### [Task brief]
Every line of the listing must be reproduced as it stands. Leave the images behind.

# start of Exercise data

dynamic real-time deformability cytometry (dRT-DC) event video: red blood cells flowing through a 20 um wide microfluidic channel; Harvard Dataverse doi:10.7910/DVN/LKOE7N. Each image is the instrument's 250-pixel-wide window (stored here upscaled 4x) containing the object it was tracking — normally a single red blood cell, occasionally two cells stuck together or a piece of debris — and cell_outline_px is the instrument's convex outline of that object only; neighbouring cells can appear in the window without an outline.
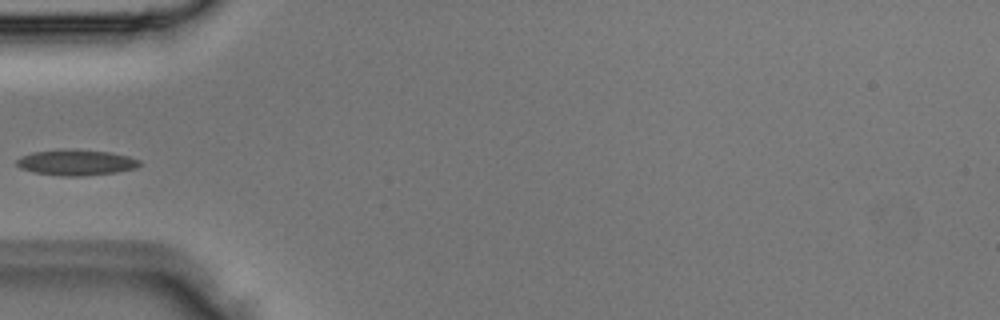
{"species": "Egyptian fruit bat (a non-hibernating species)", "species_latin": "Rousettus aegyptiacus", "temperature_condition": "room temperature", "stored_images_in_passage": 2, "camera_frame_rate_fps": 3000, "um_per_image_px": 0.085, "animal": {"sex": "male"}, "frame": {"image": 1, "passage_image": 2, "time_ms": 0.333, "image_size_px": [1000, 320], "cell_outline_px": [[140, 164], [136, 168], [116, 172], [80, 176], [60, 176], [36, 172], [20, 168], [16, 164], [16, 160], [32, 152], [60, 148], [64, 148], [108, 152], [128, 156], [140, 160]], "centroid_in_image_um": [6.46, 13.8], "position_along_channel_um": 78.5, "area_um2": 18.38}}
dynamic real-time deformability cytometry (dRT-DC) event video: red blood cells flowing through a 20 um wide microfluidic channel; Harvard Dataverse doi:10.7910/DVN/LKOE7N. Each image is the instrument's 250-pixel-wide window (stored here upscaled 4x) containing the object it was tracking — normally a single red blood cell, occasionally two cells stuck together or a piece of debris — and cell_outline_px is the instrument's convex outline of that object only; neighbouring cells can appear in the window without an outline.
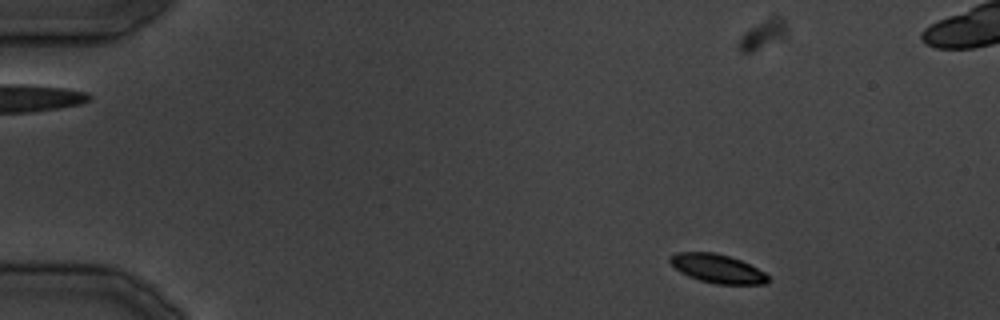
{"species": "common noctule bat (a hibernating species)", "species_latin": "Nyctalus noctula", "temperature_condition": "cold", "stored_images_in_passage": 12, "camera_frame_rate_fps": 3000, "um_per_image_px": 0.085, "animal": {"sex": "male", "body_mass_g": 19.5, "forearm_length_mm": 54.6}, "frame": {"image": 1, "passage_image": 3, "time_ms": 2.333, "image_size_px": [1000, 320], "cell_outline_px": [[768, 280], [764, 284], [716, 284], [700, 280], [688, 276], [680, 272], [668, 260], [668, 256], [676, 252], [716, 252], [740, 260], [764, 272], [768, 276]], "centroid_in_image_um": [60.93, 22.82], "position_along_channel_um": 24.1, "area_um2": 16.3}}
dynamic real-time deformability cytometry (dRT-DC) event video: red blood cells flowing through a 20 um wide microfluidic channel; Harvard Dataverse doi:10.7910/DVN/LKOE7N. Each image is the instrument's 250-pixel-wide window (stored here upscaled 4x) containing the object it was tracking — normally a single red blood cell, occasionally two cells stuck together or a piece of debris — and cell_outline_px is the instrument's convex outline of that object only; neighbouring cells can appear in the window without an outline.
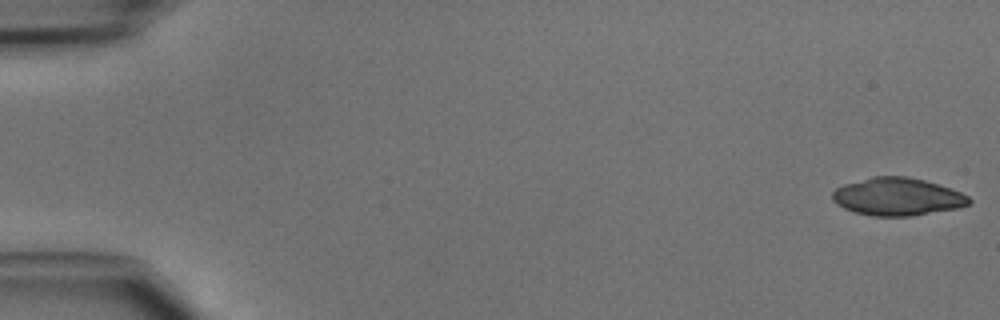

# end of Exercise data

### [Result of the exercise]
dynamic real-time deformability cytometry (dRT-DC) event video: red blood cells flowing through a 20 um wide microfluidic channel; Harvard Dataverse doi:10.7910/DVN/LKOE7N. Each image is the instrument's 250-pixel-wide window (stored here upscaled 4x) containing the object it was tracking — normally a single red blood cell, occasionally two cells stuck together or a piece of debris — and cell_outline_px is the instrument's convex outline of that object only; neighbouring cells can appear in the window without an outline.
{"species": "Egyptian fruit bat (a non-hibernating species)", "species_latin": "Rousettus aegyptiacus", "temperature_condition": "room temperature", "stored_images_in_passage": 2, "camera_frame_rate_fps": 3000, "um_per_image_px": 0.085, "animal": {"sex": "male"}, "frame": {"image": 1, "passage_image": 2, "time_ms": 0.333, "image_size_px": [1000, 320], "cell_outline_px": [[140, 164], [136, 168], [116, 172], [80, 176], [60, 176], [36, 172], [20, 168], [16, 164], [16, 160], [32, 152], [60, 148], [64, 148], [108, 152], [128, 156], [140, 160]], "centroid_in_image_um": [6.46, 13.8], "position_along_channel_um": 78.5, "area_um2": 18.38}}
dynamic real-time deformability cytometry (dRT-DC) event video: red blood cells flowing through a 20 um wide microfluidic channel; Harvard Dataverse doi:10.7910/DVN/LKOE7N. Each image is the instrument's 250-pixel-wide window (stored here upscaled 4x) containing the object it was tracking — normally a single red blood cell, occasionally two cells stuck together or a piece of debris — and cell_outline_px is the instrument's convex outline of that object only; neighbouring cells can appear in the window without an outline.
{"species": "common noctule bat (a hibernating species)", "species_latin": "Nyctalus noctula", "temperature_condition": "cold", "stored_images_in_passage": 12, "camera_frame_rate_fps": 3000, "um_per_image_px": 0.085, "animal": {"sex": "male", "body_mass_g": 19.5, "forearm_length_mm": 54.6}, "frame": {"image": 1, "passage_image": 3, "time_ms": 2.333, "image_size_px": [1000, 320], "cell_outline_px": [[768, 280], [764, 284], [716, 284], [700, 280], [688, 276], [680, 272], [668, 260], [668, 256], [676, 252], [716, 252], [740, 260], [764, 272], [768, 276]], "centroid_in_image_um": [60.93, 22.82], "position_along_channel_um": 24.1, "area_um2": 16.3}}
dynamic real-time deformability cytometry (dRT-DC) event video: red blood cells flowing through a 20 um wide microfluidic channel; Harvard Dataverse doi:10.7910/DVN/LKOE7N. Each image is the instrument's 250-pixel-wide window (stored here upscaled 4x) containing the object it was tracking — normally a single red blood cell, occasionally two cells stuck together or a piece of debris — and cell_outline_px is the instrument's convex outline of that object only; neighbouring cells can appear in the window without an outline.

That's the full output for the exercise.